Propranolol for hemangioma in infants and children

Background As a new drug for the treatment of infantile hemangioma, the efficacy of propranolol has been confirmed by numerous case reports and is rapidly becoming a first-line drug for the clinical treatment of infantile hemangioma. This randomized controlled study demonstrated that propranolol is effective in the treatment of infantile hemangiomas and is well tolerated by children. Abstract Objective Propranolol is a safe and effective drug for the treatment of infantile hemangiomas (IHs), resulting in a lighter color and smaller size of the tumor. Methods Forty children aged 9 to 5 years with facial hemangiomas or potentially disfiguring hemangiomas were randomly divided into a propranolol group and a placebo group. The propranolol group was given propranolol 2 mg/kg.d orally three times a day for 6 months, while the children in the placebo group were given the same dose of placebo in the same manner of administration.

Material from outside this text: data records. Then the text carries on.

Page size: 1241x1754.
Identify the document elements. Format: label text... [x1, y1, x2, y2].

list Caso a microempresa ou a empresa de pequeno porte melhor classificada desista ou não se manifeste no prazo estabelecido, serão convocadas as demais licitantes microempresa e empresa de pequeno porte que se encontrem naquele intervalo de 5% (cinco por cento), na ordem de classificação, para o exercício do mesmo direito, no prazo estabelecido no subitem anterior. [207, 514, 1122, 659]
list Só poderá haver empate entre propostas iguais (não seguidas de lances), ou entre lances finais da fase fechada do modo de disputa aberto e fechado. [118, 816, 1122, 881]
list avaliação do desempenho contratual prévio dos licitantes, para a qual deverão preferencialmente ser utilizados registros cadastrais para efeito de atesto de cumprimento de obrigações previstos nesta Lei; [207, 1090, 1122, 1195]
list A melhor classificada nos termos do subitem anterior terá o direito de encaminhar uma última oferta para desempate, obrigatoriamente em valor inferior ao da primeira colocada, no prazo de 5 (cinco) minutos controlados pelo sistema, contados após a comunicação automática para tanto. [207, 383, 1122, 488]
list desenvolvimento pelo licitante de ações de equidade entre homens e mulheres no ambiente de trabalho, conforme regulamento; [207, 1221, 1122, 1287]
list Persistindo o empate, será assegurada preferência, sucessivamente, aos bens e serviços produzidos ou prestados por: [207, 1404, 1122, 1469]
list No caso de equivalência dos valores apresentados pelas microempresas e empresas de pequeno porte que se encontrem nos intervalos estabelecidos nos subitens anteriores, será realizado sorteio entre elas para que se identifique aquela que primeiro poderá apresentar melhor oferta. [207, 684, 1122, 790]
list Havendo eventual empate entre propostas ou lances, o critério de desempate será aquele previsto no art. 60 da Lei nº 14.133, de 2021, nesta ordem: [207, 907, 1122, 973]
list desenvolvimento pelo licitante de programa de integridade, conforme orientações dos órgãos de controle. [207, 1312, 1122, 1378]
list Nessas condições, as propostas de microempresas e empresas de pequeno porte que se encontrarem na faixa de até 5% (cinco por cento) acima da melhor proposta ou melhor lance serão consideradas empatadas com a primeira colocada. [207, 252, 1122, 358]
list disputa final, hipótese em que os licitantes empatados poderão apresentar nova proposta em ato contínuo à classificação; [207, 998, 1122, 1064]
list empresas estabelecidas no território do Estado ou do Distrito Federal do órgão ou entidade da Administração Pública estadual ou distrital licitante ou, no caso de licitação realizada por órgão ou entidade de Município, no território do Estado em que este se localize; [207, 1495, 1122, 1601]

Pre-treatment investigations included electrocardiogram, echocardiogram and relevant laboratory tests. Follow-up monitoring indicators included heart rate, blood pressure, and blood glucose. Children younger than 6 months of age were admitted for monitoring at the end of the first and second weeks of initial trial dose therapy. Tumor volumes were measured at weeks 0, 4, 8, 12, 16, 20, and 24 by blinded method, and tumor photographs were evaluated and scored at weeks 0, 12, and 24. Results The growth of hemangiomas in the propranolol group stopped at week 4 of treatment. There was a significant difference in the rate of change in tumor volume between the two groups, with the most significant difference at 12 weeks of treatment. At the 12th and 24th weeks of treatment, the tumor color of the children in the propranolol group was significantly less than that of the control group, with significant shrinkage (P=0.01 versus P=0.001). One patient withdrew from the trial due to respiratory infection, and other complications included bronchitis, gastroenteritis, streptococcal infection, chills in the extremities, dental caries, and sleep disturbances. Conclusion Oral propranolol hydrochloride 2 mg/kg.d treatment of focal and segmental IHs in infants aged <6 months and children younger than 5 years resulted in tumor shrinkage and color fading with positive efficacy.